Shakir and Suleiman have both participated in organizing on behalf of migrants, including a rally at the San Diego-Tijuana border last year as well as a protest at the U.S. Capitol where they demanded legal protection for “Dreamers,” unauthorized immigrants brought to the U.S. as minors.

Activism on behalf of detained migrants is not new among U.S. Muslims.

Two days after President Trump ended his family separation policy last year, the Islamic Society of Tampa Bay Area publicly offered to host every migrant child separated from his or her parents at zero cost to the government. They pointed to a saying of the Prophet Muhammad, which Smith emphasized as well: “Whoever separates a mother from her child, Allah will separate him from his loved ones on the Day of Judgment.”

Last year during Ramadan, Muslim community organizers developed a bail-out fund to help free incarcerated Muslims awaiting trial at Chicago’s Cook County Jail. Since then, the program has expanded to cover bond for Muslims in ICE custody as well as pretrial detainees in more cities.
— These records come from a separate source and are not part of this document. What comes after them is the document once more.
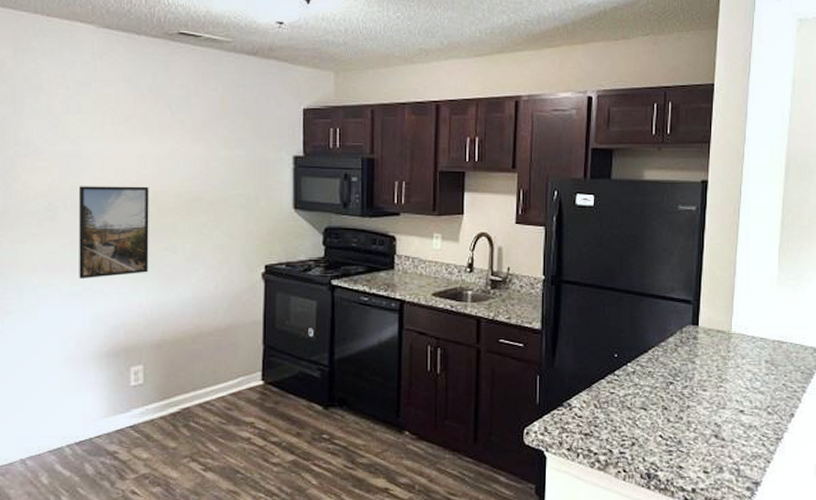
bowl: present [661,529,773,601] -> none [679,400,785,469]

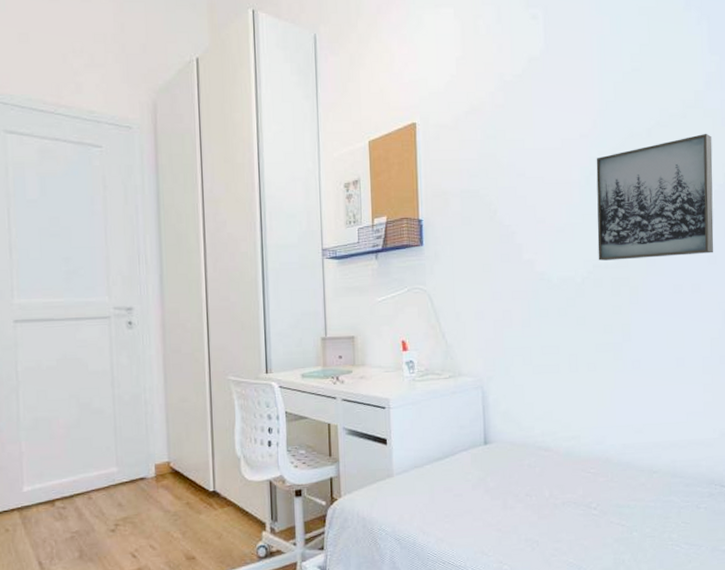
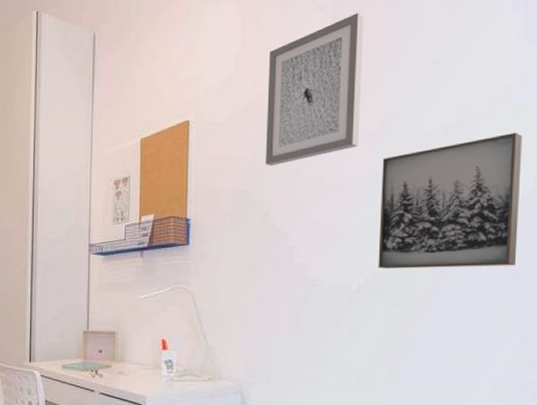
wall art: none [488,21,575,167] -> present [265,12,364,166]

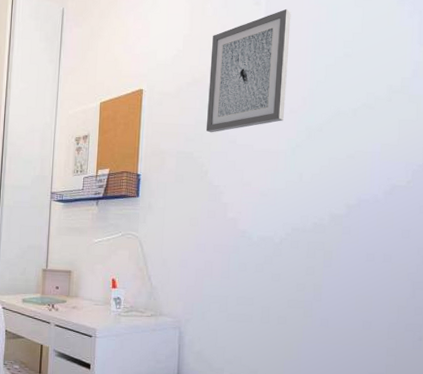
wall art: present [378,132,523,269] -> none [297,117,415,228]

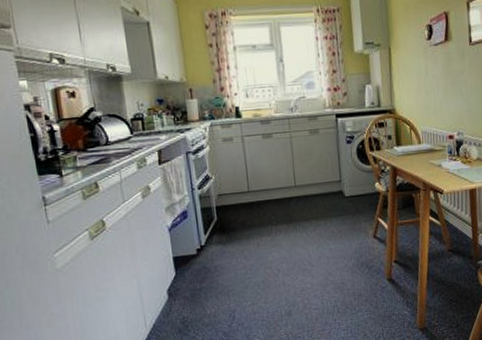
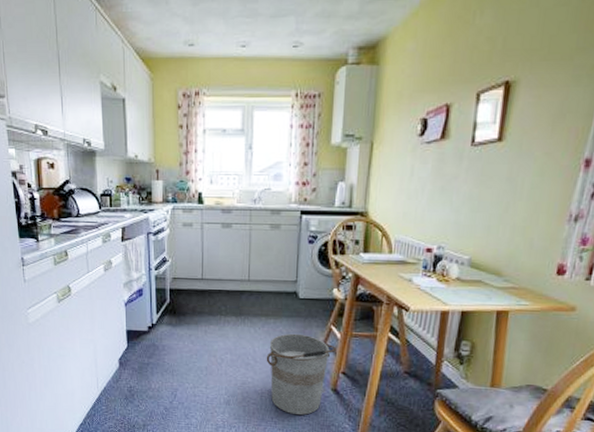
bucket: none [321,230,386,312] -> present [266,333,337,415]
The project is rooted in the premise that bailing out pretrial detainees functions as a form of zakat, a mandatory tax on wealth that goes toward helping the poor, freeing those in bondage and six other categories.

“We see the system of bail as one of the contemporary forms of bondage,” Maryam Kashani, a Believers Bail Out organizer, told Religion News Service when the project launched. “So this is one way we can practice what was an active part of being Muslim in the early days of Islam.”

Several other religious communities, from faith-based nonprofits to houses of worship, have also been involved in bail-out initiatives over the past several years.